Journalists Patrick Cockburn (Ireland), ‘The Rise of Islamic State’, and Janine di Giovanni (US), ‘The Morning They Came for Us’, both Middle Eastern experts, gave a sobering and thorough account of the chaos that is Syria, painting a clear picture of the major players involved and the likely outcome. On the other hand, two novelists have brought the stories of the marginalised to readers via fiction. Mexican author Yuri Herrera, ‘Signs Preceding the End of the world’, and Korean Krys Lee, ‘How I Became a North Korean’, explore the realities of displaced people. Herrera delves into the shadowy world of border communities where people are not ‘recognisable’ (no papers or passports) and must adapt to many migrants from different worlds living together. He deems ‘art allows us not to be hostage to one version of reality’. Lee wanted to write about the people she knows who are not just ‘North Korean’, but complex human beings. How do we know what it is like to be that person who is simply a stereotype to the outside world? she asks.

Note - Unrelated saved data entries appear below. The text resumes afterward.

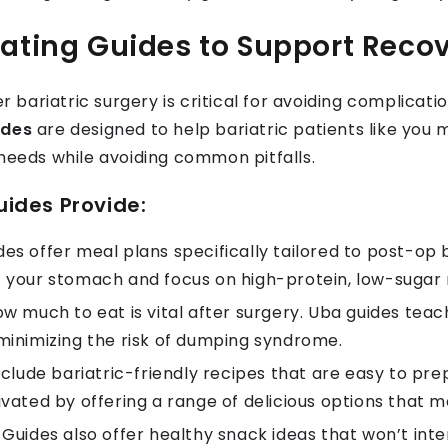
ating Guides to Support Reco
er bariatric surgery is critical for avoiding complica
ides
are designed to help bariatric patients like you
 needs while avoiding common pitfalls.
ides Provide:
es offer meal plans specifically tailored to post-op b
 your stomach and focus on high-protein, low-sugar 
 much to eat is vital after surgery. Uba guides tea
minimizing the risk of dumping syndrome.
clude bariatric-friendly recipes that are easy to prepa
vated by offering a range of delicious options that 
Guides also offer healthy snack ideas that won’t inter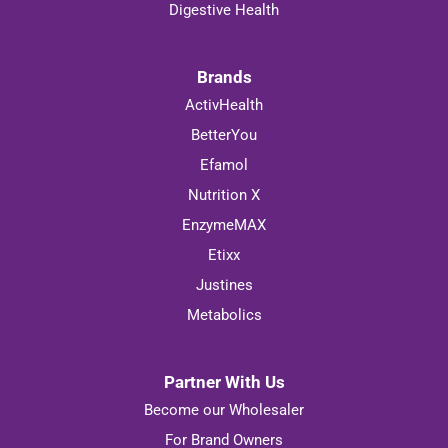
Digestive Health
Brands
ActivHealth
BetterYou
Efamol
Nutrition X
EnzymeMAX
Etixx
Justines
Metabolics
Partner With Us
Become our Wholesaler
For Brand Owners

I enjoyed an entertaining session on Books and Reading with Keith Houston (Scotland), an expert on the history of the book, and Alberto Manguel (Canada) who has written extensively on books and reading. It was heartening to hear both authors emphatically stating that the book will survive, that libraries are our identity and memory, and can and must collect everything, including new technologies.  Libraries must be preserved, they concurred!

Of course there was so much to sample of the Arts and Fringe festivals running concurrently. Watching the Berlin company Schaubuhne Berlin’s rendering of Shakespeare’s Richard III in German was a roller coaster of frenetic-paced, fantastic acting, to the accompaniment of heavy metal music, rapping, and with audience interaction and nudity (his) on stage. A phenomenal performance and for this writer quite thrilling as Richard limped off the stage, plonked himself next to me at the end of the row and asked ‘Do you mind?’ as Anne delivered her soliloquy over her dead husband’s body.  No proscenium arch here!

Finally, as part of the Fringe Festival, a delightful concert of popular music by The String Family, mum, dad and two teens all on cellos or violins, had everyone’s toes tapping.  Their story of life on the road for the past thirteen months, travelling around Australia, living in a caravan and winning the Australian National Busking Championship, had moments of great poignancy as they live out ‘the dream’. While missing the family and friends they have left behind, they have come to understand, first hand, the hardships of life on the land for so many Australians. Now there’s a book in that.